In June, Boston Dynamics founder Marc Raibert revealed that the company wants to sell Spot with a robot arm. In our interview, Playter said “the arm is going to become available in the New Year as well. So that’s sort of a fun new addition.” When exactly in 2021? “January,” he said.
Spot has cameras on its front, back, and sides that help it navigate, travel autonomously, move omnidirectionally, go up and down stairs, and traverse a terrain. But it also has what the engineers call a “chicken head” mode that lets it decouple the motion of its arm from its body, similar to how many animals can stabilize one part while the rest of the body moves. Boston Dynamics demoed the functionality years ago in this video, 48 seconds in:
This decoupling-from-the-body functionality is key to having a useful mobile robot with an arm. “Once you have an arm on a robot, it becomes a mobile manipulation system,” Raibert said in June. “It really opens up just vast horizons on things robots can do. I believe that the mobility of the robot will contribute to the dexterity of the robot in ways that we just don’t get with current fixed factory automation.”
Playter expanded on the robot arm in our interview. “Since the launch of Spot we spent a lot of engineering effort developing these other payloads,” he said. “The arm is a whole other robot. The arm is almost as complicated as Spot. That’s practically a whole other robot to develop on top of the robot. And I think there will be additional capability and functionality that we continue to add to Spot.”
Demand for Spot surged in Europe following the opening of Spot’s commercial sales in the U.S.
“We’ve got about 250 robots, either leased or sold, thus far,” Playter said. “We’ve definitely seen business accelerating. We launched in September and started with an early adopter program, which was sort of a more selective and curated list of customers. And we opened that up further in June. But our first 120 robots took about seven months to sell and we sold another 120 in the following three and a half months. So we’ve seen essentially a doubling in the rate of sales. It’s been an interesting pickup, especially the last sort of three or four months. Just tracking the numbers of deals per month we’re successively setting records each month for the number of new deals.”

DATASET EXTRACT
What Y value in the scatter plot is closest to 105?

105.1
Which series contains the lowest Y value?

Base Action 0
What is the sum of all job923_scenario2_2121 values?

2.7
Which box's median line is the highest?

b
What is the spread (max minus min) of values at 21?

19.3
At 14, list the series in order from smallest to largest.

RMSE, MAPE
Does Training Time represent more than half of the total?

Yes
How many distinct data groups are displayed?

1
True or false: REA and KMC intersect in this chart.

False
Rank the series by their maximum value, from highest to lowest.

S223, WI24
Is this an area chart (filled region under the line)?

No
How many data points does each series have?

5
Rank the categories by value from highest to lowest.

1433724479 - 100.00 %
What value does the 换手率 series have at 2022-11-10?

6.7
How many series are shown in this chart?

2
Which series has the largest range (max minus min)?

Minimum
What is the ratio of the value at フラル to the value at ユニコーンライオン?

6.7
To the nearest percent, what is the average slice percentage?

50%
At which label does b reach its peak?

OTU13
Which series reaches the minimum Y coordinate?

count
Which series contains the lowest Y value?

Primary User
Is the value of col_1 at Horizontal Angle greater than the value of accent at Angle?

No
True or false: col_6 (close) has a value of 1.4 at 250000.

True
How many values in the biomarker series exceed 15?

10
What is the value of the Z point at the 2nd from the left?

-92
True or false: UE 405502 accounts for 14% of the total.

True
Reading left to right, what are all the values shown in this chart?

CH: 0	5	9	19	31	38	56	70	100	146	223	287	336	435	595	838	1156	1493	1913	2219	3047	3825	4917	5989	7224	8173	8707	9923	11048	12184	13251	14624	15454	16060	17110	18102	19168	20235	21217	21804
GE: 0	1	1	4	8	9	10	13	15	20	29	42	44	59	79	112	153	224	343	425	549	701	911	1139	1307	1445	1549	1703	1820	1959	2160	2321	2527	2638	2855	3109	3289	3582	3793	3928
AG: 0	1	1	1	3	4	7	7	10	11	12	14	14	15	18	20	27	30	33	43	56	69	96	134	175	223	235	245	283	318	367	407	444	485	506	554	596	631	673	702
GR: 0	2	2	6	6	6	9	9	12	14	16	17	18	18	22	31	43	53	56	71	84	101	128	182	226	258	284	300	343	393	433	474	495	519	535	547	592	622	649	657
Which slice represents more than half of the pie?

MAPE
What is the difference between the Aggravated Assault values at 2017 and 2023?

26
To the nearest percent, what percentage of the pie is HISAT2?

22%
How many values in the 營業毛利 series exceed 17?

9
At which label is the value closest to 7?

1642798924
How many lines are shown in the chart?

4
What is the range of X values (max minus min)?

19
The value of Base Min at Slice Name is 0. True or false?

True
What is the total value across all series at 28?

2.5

EXERCISES TO COMPLETE
[a] Edit the Spot robot article, beginning at the words "Playter expanded on" and stopping after "in the U.S.", and replace "payloads" with "attachments".
[b] Pick up the article about the Spot robot after its last sentence and continue writing it.

ANSWERS FOR EACH ITEM
[a]
Playter expanded on the robot arm in our interview. “Since the launch of Spot we spent a lot of engineering effort developing these other attachments,” he said. “The arm is a whole other robot. The arm is almost as complicated as Spot. That’s practically a whole other robot to develop on top of the robot. And I think there will be additional capability and functionality that we continue to add to Spot.”
Demand for Spot surged in Europe following the opening of Spot’s commercial sales in the U.S.

[b]
Spot commercial sales in the U.S. followed the company’s early adopter program that helped companies in North America and Europe integrate the robot into their operations. The company is now hoping to replicate its domestic success in Canada and Europe. Boston Dynamics shared three examples of Spot being put to use in Europe:
- Architecture firm Foster + Partners used Spot to enable real-time construction monitoring of their Battersea Power Station project in London.
- Merck KGaA enlisted Spot to improve efficiency and reliability of its industrial operations through remote sensing and inspection of a thermal exhaust treatment plant in Darmstadt, Germany.
- Kvaerner Stord leveraged Spot to test automated tracking and management of 100,000 assets in surveying its 200,000 square meter shipyard through visual asset tracking technology, computer vision, and 360 imagery.
Spot robots have been used to document construction progress, monitor remote or hazardous environments, and provide situational awareness in environments like power generation facilities, decommissioned nuclear sites, factory floors, construction sites, and research laboratories. Spot has also been used to explore projects for creative industries, such as dancing on stage and performing in theme parks.
What will businesses use Spot for once it has a recharging station and a robot arm?